München – Kim Falmmiger ist 60 Jahre alt, liebt und lebt seit Kindesalter für das Ballett und will dieses Wissen nun weitergeben. Ihr Mantra? Bei ihr soll niemand Schranken erleiden müssen.
Das klassische Ballett wird weiterhin mit einer sehr eng geschnittenen Vorstellung des Körpers verbunden. Tänzerinnen und Tänzer müssen sich auf Spitze drehen können, das Bein heben können, sind dünn und doch gleichzeitig stark. Zwischen diesen Körperbildern bleibt nur wenig Platz für diejenigen abseits der gesetzten Norm.

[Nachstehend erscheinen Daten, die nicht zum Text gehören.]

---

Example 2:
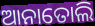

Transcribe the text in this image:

ଆନାତୋଲି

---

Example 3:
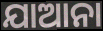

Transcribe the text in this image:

ଯାଆନା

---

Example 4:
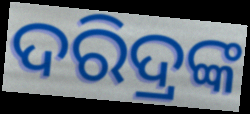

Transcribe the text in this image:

ଦରିଦ୍ରଙ୍କ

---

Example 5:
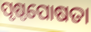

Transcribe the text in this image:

ପୃଷ୍ଠପୋଷତା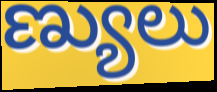
ణ్యులుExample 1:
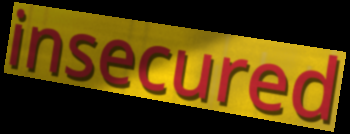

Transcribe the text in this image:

insecured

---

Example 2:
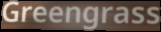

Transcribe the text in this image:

Greengrass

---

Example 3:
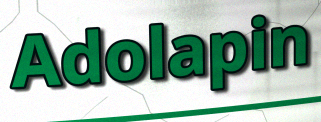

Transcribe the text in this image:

Adolapin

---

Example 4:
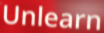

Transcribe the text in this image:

Unlearn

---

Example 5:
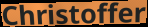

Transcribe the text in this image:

ChristofferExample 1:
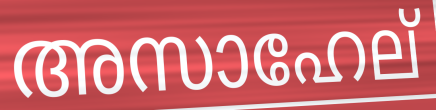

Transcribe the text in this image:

അസാഹേല്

In der Münchener Tanzschule „Kim’s Tanzschule“ soll aber jedes Kind mit machen können, denn „alle Kinder haben einen natürlichen Bewegungsdrang“, erklärt die gleichnamige Studioinhaberin Kim Flammiger.

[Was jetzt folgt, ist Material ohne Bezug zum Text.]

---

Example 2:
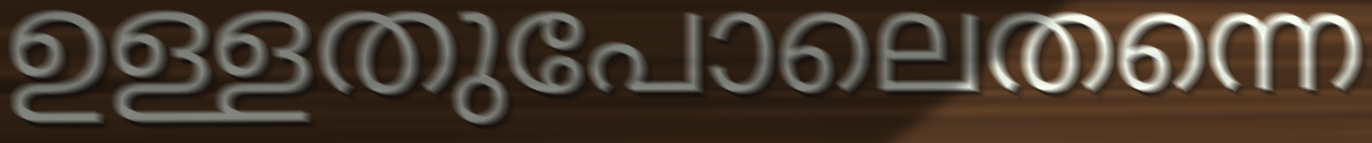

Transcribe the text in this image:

ഉള്ളതുപോലെതന്നെ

„Jedes Kind ist ein Ballettkind“: Einzigartigkeit im inklusiven Sport
„Kim’s Tanzschule“ wurde 1994 gegründet und ist nach eigenen Angaben die einzige inklusive Tanzschule Bayerns. Hier in München werden unteranderem auch Schülerinnen und Schüler mit ADS, Down Syndrom und gehörlose Kinder unterrichtet. Bundesweit ist die Schule eine von wenigen, welche Tanzunterricht für Kinder und Jugendliche mit Behinderung anbietet. Und das obwohl die Arbeit mit Kindern mit Behinderung kaum schwerer ist – findet
zumindest die Studioleiterin.
Im Gespräch erklärt Flammiger, dass für sie die Arbeit mit Kindern mit oder ohne Behinderung sich gleich anfühlt. „Jedes Kind, das hier rein kommt ist ein Ballettkind.“ Natürlich haben manche ihrer Schülerinnen und Schüler andere medizinische Bedürfnisse, die
Kinder könne man deswegen aber trotzdem adäquat unterrichten. Die 60-Jährige findet, dass jedes Kind sich seiner Begabungen entsprechend entwickeln kann. Deswegen ist sie der Überzeugung, dass jedes Kind einzigartig ist. Inklusion bedeutet für die Tanzlehrerin auch, die Einzigartigkeit jeden Kindes wahrnehmen zu können.
Ein Leben voller Tanz
Vor Gründung ihrer eigenen Tanzschule war die inzwischen 60-Jährige selbst als Tänzerin aktiv. Bereits in jungen Jahren wusste Flammiger, sie will Ballett als Beruf erlernen: „Für mich war es einfach immer klar, das möchte ich – ich möchte auf die Bühne“. Ihre Ausbildung begann deswegen bereits früh im Kinderballett der bayerischen Staatsoper. Zeitweise trainierte die Tänzerin viermal die Woche, während ihren Schuljahren auf der weiterführenden Schule dann bis zu sechsmal die Woche.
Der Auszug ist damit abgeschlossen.